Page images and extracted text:
———

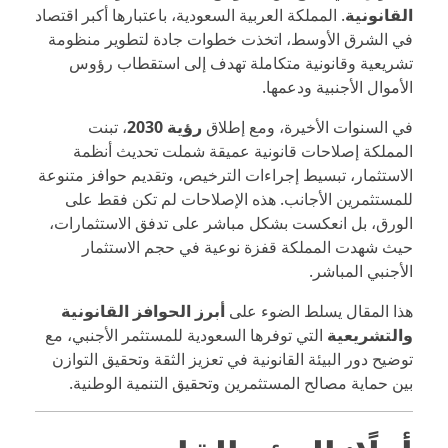
القانونية
. المملكة العربية السعودية، باعتبارها أكبر اقتصاد
في الشرق الأوسط، اتخذت خطوات جادة لتطوير منظومة
تشريعية وقانونية متكاملة تهدف إلى استقطاب رؤوس
الأموال الأجنبية ودعمها.
في السنوات الأخيرة، ومع إطلاق
رؤية 2030
، تبنت
المملكة إصلاحات قانونية عميقة شملت تحديث أنظمة
الاستثمار، تبسيط إجراءات الترخيص، وتقديم حوافز متنوعة
للمستثمرين الأجانب. هذه الإصلاحات لم تكن فقط على
الورق، بل انعكست بشكل مباشر على تدفق الاستثمارات،
حيث شهدت المملكة قفزة نوعية في حجم الاستثمار
الأجنبي المباشر.
هذا المقال يسلط الضوء على
أبرز الحوافز القانونية
والتشريعية
التي توفرها السعودية للمستثمر الأجنبي، مع
توضيح دور البيئة القانونية في تعزيز الثقة وتحقيق التوازن
بين حماية مصالح المستثمرين وتحقيق التنمية الوطنية.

———

> EXERCISE DETAILS
Can you rewrite the text of the items with every "المملكة" replaced by "السعودية", keeping everything else the same and leaving out the pictures?

> SOLUTION TO THIS TASK
القانونية
. السعودية العربية السعودية، باعتبارها أكبر اقتصاد
في الشرق الأوسط، اتخذت خطوات جادة لتطوير منظومة
تشريعية وقانونية متكاملة تهدف إلى استقطاب رؤوس
الأموال الأجنبية ودعمها.
في السنوات الأخيرة، ومع إطلاق
رؤية 2030
، تبنت
السعودية إصلاحات قانونية عميقة شملت تحديث أنظمة
الاستثمار، تبسيط إجراءات الترخيص، وتقديم حوافز متنوعة
للمستثمرين الأجانب. هذه الإصلاحات لم تكن فقط على
الورق، بل انعكست بشكل مباشر على تدفق الاستثمارات،
حيث شهدت السعودية قفزة نوعية في حجم الاستثمار
الأجنبي المباشر.
هذا المقال يسلط الضوء على
أبرز الحوافز القانونية
والتشريعية
التي توفرها السعودية للمستثمر الأجنبي، مع
توضيح دور البيئة القانونية في تعزيز الثقة وتحقيق التوازن
بين حماية مصالح المستثمرين وتحقيق التنمية الوطنية.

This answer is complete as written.